Zingsem J, Serke S, Weisbach V, Zimmermann R, Zeiler T, Kampe D, Kunhardt O, Eckstein R
Abteilung für Transfusionsmedizin, Friedrich-Alexander-Universität Erlangen, Deutschland.
Beitr Infusionsther Transfusionsmed. 1994;32:405-7.
Peripheral blood-derived haematopoietic stem cells (PBSC) are used as an alternative to bone marrow stem cells for autologous transplantation. One of the most important prerequisites for successful PBSC separation is the precise determination of the optimal separation days. As we previously demonstrated that neither PLT counts nor WBC counts in the peripheral blood (PB) are of predictive value for the amount of colony-forming cells (CFC) in the patients' PB, we started a daily monitoring of CD-34-positive cells to determine the beginning of the separation series. In addition to routine cell counts and CFU testing we assessed the number of CD 34+ in the PBSC concentrates to ascertain the number of separations needed for each patient. Due to the strong correlation of CD 34+ cells to CFC it is possible to predict the number of CFC collected within 2 h after finishing the PBSC separation and to calculate the efficiency of the separation for quality control.
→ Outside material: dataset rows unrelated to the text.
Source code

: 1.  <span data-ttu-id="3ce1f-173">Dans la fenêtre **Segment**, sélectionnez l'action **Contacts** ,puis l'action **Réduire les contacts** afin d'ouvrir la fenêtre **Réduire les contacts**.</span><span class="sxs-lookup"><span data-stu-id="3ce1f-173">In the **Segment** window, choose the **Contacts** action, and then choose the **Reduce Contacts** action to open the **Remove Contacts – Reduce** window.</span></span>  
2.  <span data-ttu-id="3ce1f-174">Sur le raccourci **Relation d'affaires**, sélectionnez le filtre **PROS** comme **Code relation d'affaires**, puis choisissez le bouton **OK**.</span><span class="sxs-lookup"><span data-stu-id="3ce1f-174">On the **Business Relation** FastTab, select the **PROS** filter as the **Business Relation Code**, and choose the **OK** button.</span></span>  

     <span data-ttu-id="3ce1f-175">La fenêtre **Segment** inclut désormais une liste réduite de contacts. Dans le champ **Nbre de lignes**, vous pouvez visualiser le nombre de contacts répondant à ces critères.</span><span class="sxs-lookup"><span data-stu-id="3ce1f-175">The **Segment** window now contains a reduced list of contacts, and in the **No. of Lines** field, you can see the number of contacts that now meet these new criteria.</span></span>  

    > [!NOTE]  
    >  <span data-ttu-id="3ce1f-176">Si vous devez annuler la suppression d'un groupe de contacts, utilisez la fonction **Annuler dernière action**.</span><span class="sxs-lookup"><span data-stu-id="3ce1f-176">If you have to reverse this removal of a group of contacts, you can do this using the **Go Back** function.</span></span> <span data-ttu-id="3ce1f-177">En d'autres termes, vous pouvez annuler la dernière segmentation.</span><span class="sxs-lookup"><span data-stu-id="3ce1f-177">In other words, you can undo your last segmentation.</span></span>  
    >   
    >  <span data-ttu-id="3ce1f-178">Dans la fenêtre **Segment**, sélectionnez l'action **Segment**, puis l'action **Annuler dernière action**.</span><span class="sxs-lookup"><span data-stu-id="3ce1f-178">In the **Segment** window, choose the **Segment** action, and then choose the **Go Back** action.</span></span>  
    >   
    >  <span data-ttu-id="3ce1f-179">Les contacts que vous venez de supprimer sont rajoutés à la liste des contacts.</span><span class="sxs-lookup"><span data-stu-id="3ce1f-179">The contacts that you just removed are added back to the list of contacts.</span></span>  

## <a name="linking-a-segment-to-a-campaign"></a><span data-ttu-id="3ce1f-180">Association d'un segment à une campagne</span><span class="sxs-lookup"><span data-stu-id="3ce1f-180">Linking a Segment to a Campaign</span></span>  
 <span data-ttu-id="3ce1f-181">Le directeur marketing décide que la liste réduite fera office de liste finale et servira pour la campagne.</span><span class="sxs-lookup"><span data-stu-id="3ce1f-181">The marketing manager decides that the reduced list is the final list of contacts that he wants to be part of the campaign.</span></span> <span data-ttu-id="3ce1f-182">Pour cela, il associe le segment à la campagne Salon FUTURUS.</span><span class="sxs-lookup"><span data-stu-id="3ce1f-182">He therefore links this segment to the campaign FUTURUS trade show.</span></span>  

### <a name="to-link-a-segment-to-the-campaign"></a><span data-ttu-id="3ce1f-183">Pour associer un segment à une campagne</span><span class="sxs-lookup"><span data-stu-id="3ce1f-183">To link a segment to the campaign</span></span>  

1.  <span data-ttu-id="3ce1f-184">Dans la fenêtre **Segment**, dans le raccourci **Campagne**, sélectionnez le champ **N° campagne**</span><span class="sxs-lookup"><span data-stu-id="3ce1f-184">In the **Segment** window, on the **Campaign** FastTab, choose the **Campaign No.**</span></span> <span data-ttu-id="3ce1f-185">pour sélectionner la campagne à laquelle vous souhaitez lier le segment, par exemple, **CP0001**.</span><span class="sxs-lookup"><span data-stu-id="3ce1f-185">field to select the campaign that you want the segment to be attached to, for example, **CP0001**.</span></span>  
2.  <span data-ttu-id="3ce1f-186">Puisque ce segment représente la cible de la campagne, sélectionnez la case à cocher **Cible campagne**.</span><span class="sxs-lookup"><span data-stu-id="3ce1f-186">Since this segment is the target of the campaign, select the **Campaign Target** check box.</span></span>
外周血来源的造血干细胞(PBSC)被用作自体移植中骨髓干细胞的替代物。成功分离PBSC的最重要前提之一是精确确定最佳分离天数。正如我们之前所证明的,外周血(PB)中的血小板计数和白细胞计数对于患者PB中集落形成细胞(CFC)的数量均无预测价值,因此我们开始每日监测CD-34阳性细胞以确定分离系列的开始时间。除了常规细胞计数和CFU检测外,我们还评估了PBSC浓缩物中CD 34+的数量,以确定每位患者所需的分离次数。由于CD 34+细胞与CFC之间存在强相关性,因此在完成PBSC分离后2小时内就可以预测收集到的CFC数量,并计算分离效率以进行质量控制。